Top of Dataset records

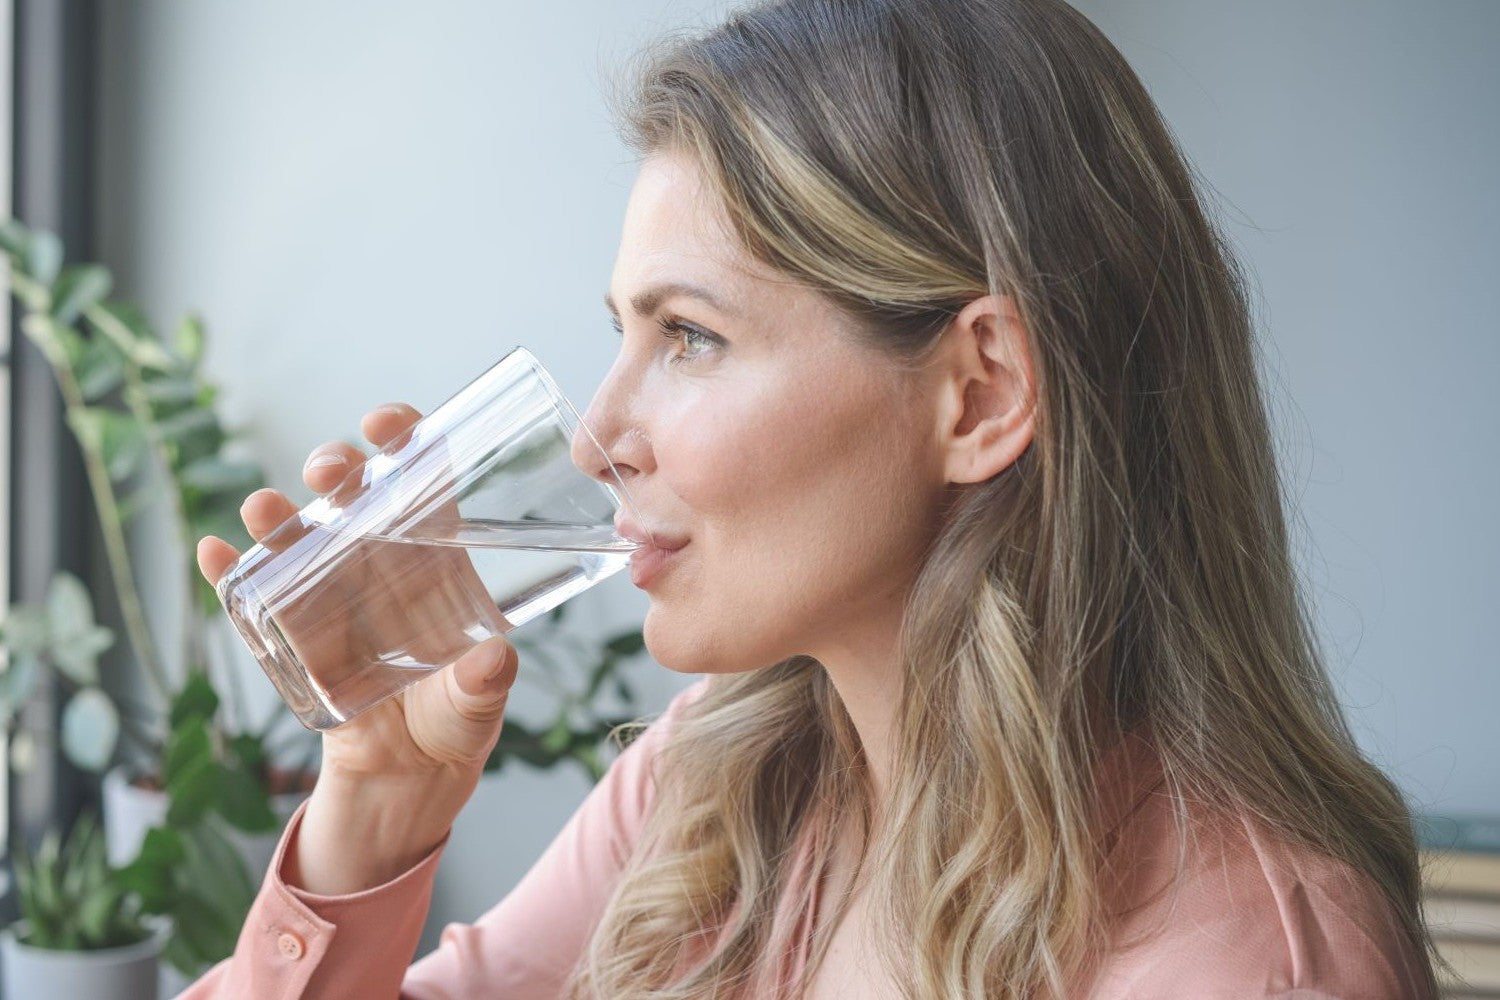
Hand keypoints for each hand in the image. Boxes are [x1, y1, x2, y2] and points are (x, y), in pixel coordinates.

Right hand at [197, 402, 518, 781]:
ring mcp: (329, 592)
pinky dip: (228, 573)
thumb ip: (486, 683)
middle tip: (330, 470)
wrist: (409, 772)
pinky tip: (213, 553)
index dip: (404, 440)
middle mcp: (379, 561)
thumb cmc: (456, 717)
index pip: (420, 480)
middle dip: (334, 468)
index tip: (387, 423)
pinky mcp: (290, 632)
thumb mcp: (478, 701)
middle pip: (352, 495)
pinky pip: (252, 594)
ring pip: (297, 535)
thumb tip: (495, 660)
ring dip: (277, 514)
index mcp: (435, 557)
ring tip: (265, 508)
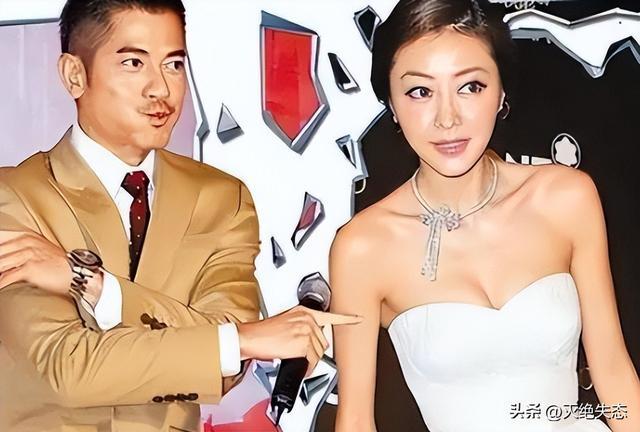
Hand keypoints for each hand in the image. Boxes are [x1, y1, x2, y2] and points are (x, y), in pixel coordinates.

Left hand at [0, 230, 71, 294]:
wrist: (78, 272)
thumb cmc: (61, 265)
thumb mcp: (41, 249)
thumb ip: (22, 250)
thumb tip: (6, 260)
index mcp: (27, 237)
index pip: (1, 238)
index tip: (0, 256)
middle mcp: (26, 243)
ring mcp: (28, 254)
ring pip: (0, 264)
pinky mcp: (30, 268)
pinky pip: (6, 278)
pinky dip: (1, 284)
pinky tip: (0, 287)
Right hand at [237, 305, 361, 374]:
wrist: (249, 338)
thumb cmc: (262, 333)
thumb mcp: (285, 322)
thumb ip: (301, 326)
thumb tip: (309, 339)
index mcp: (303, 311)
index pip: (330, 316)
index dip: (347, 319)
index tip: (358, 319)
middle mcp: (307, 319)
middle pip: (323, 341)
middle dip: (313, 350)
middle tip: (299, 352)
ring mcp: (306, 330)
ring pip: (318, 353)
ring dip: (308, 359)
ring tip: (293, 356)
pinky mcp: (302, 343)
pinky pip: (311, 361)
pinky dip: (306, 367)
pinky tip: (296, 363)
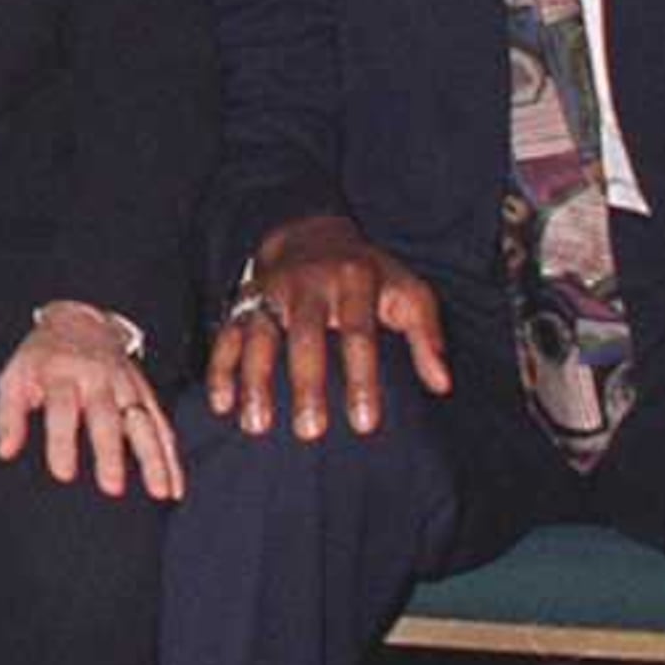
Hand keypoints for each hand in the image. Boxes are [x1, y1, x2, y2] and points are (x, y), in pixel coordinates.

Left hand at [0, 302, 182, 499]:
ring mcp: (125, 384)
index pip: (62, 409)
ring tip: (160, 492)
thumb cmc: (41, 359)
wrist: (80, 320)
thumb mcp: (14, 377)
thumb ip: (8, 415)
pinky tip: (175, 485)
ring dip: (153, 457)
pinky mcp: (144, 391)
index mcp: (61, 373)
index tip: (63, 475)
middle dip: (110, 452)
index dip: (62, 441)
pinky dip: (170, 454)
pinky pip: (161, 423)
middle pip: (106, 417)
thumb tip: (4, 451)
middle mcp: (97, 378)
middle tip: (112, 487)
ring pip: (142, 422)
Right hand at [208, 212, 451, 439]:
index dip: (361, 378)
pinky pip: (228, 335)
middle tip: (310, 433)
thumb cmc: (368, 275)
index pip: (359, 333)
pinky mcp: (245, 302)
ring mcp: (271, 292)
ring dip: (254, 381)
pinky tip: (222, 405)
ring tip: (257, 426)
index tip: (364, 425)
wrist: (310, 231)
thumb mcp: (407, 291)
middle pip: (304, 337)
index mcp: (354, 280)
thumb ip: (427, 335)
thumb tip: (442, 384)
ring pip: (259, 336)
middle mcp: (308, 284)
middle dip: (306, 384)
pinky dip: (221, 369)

Bottom of Dataset records

> What the task asks
Go through the data and show every line where "Right" occurs.

> Solution
Right hand at [197, 402, 518, 781]:
Right hand at [237, 305, 361, 374]:
Right hand at [208, 212, 451, 439]:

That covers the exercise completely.